Comment évaluez-vous le rejet de l’article 47 du PLF 2026, qui visait à réduire la taxation sur les panneaux solaires ? Quelles pourraient être les conséquences si aucune nouvelle tentative n’est faite pour le faire adopter ?

Contents
Alors que la Tunisie cherche à accélérer sa transition énergétique, le rejet de l’article 47 du projet de loi de finances 2026, qui visait à réduire la taxation sur les panneaux solaires, suscite inquiétude et débats. Dans un entretien exclusif, Ezzedine Khalfallah, consultant international en énergie, analyse les conséquences de cette décision, détaille l’état actuel du secteur et propose des pistes concrètes inspirées d’expériences internationales pour atteindre les ambitieux objectifs nationaux à l’horizon 2035.Au regard de la situation actuelle en Tunisie, où en est-on dans le processus de transition énergétique ?Quels sont, selon vous, les efforts ou actions qui restent à entreprendre pour atteindre les objectifs fixés pour la transition énergétique à l’horizon 2035 ? Quelles expériences internationales comparées pourraient être utiles à la Tunisie pour accélérer sa transition énergétique ?Avez-vous un message à adresser aux autorités compétentes concernant l’avenir de la transition énergétique ?

L’article 47 du projet de loi de finances 2026 visait initialement à réduire le droit de douane sur l’importation des panneaux solaires, code tarifaire 85.41, de 30 % à 15 %. L’objectif déclaré était d’encourager l’installation d’équipements photovoltaïques, d’accélérer la transition énergétique, de réduire le coût de production de l’électricité solaire et de rendre les projets solaires plus accessibles.
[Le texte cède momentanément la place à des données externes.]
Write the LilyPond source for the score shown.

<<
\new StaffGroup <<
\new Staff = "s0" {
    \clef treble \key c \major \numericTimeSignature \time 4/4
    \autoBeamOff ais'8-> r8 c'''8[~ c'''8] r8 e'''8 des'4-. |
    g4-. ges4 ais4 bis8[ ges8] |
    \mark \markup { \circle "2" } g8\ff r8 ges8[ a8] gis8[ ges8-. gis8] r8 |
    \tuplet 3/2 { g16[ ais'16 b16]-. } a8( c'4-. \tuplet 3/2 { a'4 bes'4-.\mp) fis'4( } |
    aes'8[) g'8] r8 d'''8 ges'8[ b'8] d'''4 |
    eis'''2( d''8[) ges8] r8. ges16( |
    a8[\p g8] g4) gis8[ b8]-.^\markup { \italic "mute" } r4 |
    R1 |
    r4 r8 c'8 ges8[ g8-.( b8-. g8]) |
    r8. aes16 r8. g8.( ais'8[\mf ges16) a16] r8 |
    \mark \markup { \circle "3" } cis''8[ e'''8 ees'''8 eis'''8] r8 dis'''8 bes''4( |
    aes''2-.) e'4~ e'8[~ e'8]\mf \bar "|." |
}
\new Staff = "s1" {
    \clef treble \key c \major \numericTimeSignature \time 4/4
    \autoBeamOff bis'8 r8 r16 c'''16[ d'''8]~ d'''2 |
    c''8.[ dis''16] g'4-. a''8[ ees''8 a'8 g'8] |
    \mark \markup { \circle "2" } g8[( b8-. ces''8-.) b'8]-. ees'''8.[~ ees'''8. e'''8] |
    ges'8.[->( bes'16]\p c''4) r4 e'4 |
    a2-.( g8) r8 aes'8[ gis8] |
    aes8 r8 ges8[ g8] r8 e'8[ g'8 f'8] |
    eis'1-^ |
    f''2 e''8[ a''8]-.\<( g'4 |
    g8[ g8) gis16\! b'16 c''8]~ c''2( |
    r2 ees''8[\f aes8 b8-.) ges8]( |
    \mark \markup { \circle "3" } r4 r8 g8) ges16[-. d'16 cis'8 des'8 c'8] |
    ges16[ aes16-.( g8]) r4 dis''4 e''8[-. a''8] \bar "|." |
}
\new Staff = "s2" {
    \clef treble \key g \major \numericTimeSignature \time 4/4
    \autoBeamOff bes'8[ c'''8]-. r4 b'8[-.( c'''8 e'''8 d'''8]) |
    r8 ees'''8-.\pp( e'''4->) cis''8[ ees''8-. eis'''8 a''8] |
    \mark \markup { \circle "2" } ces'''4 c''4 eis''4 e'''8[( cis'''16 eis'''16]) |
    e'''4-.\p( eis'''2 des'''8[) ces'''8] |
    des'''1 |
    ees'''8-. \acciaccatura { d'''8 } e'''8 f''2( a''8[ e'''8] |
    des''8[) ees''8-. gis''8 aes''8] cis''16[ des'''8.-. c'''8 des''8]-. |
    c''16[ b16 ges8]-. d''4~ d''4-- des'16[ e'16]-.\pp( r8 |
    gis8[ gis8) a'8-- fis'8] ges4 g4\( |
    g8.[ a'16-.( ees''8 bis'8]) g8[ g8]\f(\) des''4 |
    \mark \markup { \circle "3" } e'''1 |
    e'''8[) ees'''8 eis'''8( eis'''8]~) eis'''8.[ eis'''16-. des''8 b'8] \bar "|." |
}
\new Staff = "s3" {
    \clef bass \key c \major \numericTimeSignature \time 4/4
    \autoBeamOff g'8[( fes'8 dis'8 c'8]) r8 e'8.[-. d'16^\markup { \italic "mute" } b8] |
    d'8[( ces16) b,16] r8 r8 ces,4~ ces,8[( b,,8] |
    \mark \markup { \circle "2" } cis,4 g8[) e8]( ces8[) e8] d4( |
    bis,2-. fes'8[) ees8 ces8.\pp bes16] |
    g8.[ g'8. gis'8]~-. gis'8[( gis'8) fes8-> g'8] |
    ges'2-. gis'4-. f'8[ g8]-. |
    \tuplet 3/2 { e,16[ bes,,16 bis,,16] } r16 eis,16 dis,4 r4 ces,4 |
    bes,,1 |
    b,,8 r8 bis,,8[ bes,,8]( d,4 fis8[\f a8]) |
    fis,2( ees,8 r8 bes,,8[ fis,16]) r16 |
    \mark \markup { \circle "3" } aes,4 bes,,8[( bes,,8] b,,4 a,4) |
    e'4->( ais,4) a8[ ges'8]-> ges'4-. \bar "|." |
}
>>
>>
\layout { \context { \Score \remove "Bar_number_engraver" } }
Toutefois, cet article a été annulé par les commissions des finances et du budget de l’Assemblée des représentants du peuple et du Conseil national des régions et des districts.

Le rejet de cette baisse par les députés traduit un arbitrage entre la volonté de protéger l’industrie locale et l’ouverture au marché extérieur. Certains décideurs privilégient le maintien d’une protection tarifaire pour des raisons de souveraineté industrielle ou de soutien aux fabricants nationaux, bien que la capacité de l’industrie tunisienne dans le domaine du photovoltaïque reste très limitée, avec quelques rares entreprises locales, et que la majorité des panneaux soient importés. Par ailleurs, pour des considérations budgétaires, certains parlementaires estiment que, même si l’impact sur la production locale est faible, la baisse des recettes douanières n’est pas souhaitable.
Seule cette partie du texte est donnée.